Writer and art critic Robert Hofler of Variety magazine recently said that while American stage is primarily about expression, art and talent, American film is more or less really only about two things, as the title of the recent film Kiss Kiss Bang Bang seems to suggest: sexuality and violence. I was struck by this insight and began plucking out any film I could think of. And, more or less, it seemed accurate.
In the same thumbnail way, it is my contention that wider Christendom, and particularly American evangelicalism, has always been really only about two things: moralism and spiritualism. These two phenomenons seem to comport under what Luther called “theologies of glory,” over against what he deemed a “theology of the Cross.” Briefly, the former has man seeking God through glorious means that he invents and understands; in the latter, God seeks man through apparently foolish means that appear shameful and weak, means that man is hard pressed to understand or accept. The theology of glory seeks revelation, where that of the Cross teaches that God hides Himself. Corporately speaking, theologies of glory with regard to moralism have an especially cozy status in fueling a certain end of the so-called culture wars.
“The triumphalism of revivalist (and Reformed) evangelicalism,” as Reformed theologian R. Scott Clark puts it, seeks a taking over of the cultural spheres. With raised fists and swords these theologies intend to “take the culture back” through means that man understands and in which he glories: politics, cultural values and morality. Pat Robertson wonderfully personifies this ham-fisted theology in many ways but most recently when he castigated the city of Dover, PA for “voting God out of their city” in the hotly debated Intelligent Design issue. They had better not be surprised if disaster strikes, Robertson claimed, because reward and punishment are doled out to either obedient or disobedient people—of course, what is obedient or disobedient will be decided by a narrow band of particular culture-value litmus tests. (I think Orlando, FL is still wanting for his promised terrorist bombs for allowing gay pride flags to be erected in 1998.) Taken another way, as we read the New Testament gospels, these sorts of theologies of glory were the modus operandi for the Jewish authorities.

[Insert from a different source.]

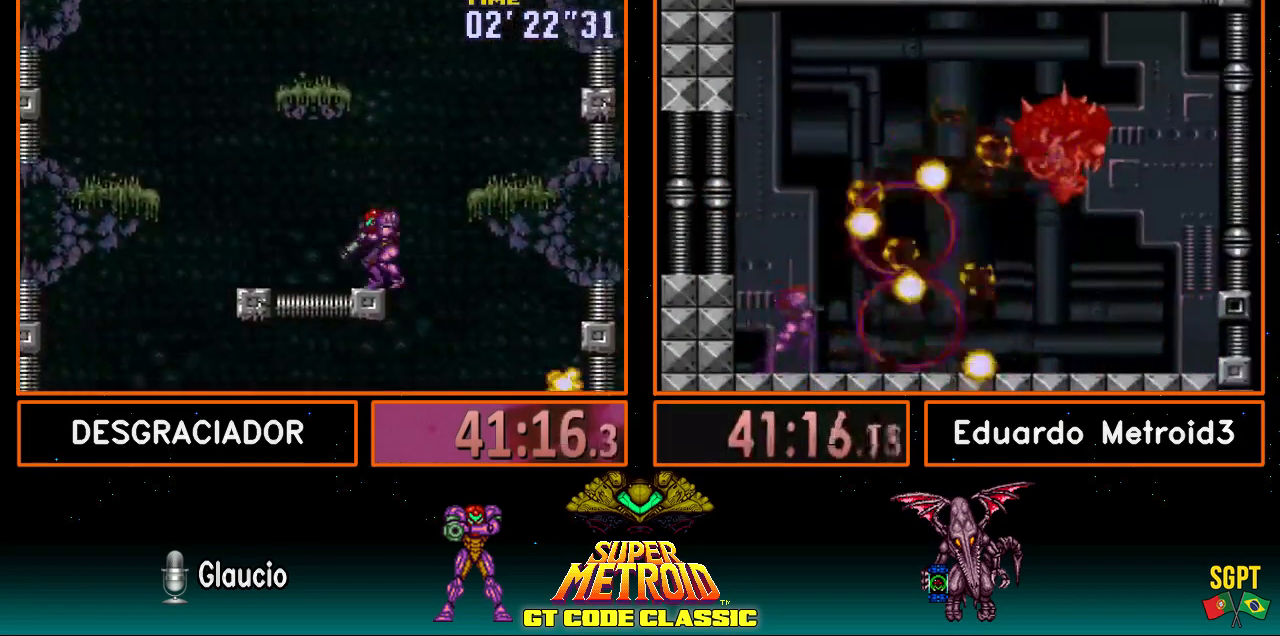
{"buttons": ["A", "DPAD_LEFT"], "events": [[67, "DPAD_LEFT", "up"], [100, "L1", "up"], [150, "DPAD_RIGHT", "down"], [217, "A", "down"], [300, "DPAD_RIGHT", "up"], [367, "DPAD_LEFT", "down"]]}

One detects the same impulse in today’s Pharisees as yesterday’s also sought a mighty political Messiah to rescue them from the grip of the Romans, to look for a political strength to exact godly power or to gain the kind of cultural clout that comes along with being on the right side of righteousness—not one to toddle in on some pathetic donkey, feet awkwardly dragging in the Palestinian dust, and then hang from a cross. A theology of the Cross does well to rebuke that of glory when the latter rises in a display of self-will and cuts off the ear, so to speak.
To a more individualistic end, Lutheran theologian Don Matzat explains:
Martin Luther accurately defined sin as man turning in on himself. While a theology of glory continues to turn you to yourself as you measure your growth in holiness against a plethora of spiritual experiences, the theology of the Cross turns you away from yourself. As a result of the conviction of the Law, you forsake your own good works and spiritual experiences and cling to the blood and righteousness of Jesus Christ.
I have italicized Mazat’s words here myself in order to emphasize how Luther’s theology of the Cross stands in stark contrast to the two strains of glory so rampant in wider Christendom today: moralism and spiritualism.
Perhaps a starting point might be to ask the question, “What is our chief problem?” The theologies of glory these days say overwhelmingly that our chief problems are either moral or spiritual or both. And they are either corporately understood (think culture wars) or individually understood (think spiritual disciplines or your garden variety Bible Study). One result is a wider Christendom that teems with activities designed to improve anything deemed as moral or spiritual. The theology of the Cross says our chief problem is our sin and the answer is God’s reconciliation of it through the Person and work of Christ alone, objectively and entirely outside our inward experience, be it moral or spiritual.
To make matters even more confusing there is a stew-like phenomenon, wherein theologies of glory are also mixed in with theologies of the Cross. Predictably, the theology of the Cross simply gets swallowed up in those of glory. That is, the rather simple understanding of our sin and its reconciliation gets eclipsed by those things man deems more important. The result is that ‘sin’ is either understood as ‘immorality’ or ‘unfulfillment’ and ‘reconciliation’ as ‘morality’ or ‘fulfillment.’
In Parts Two and Three I’ll take up moralism and spiritualism at more length.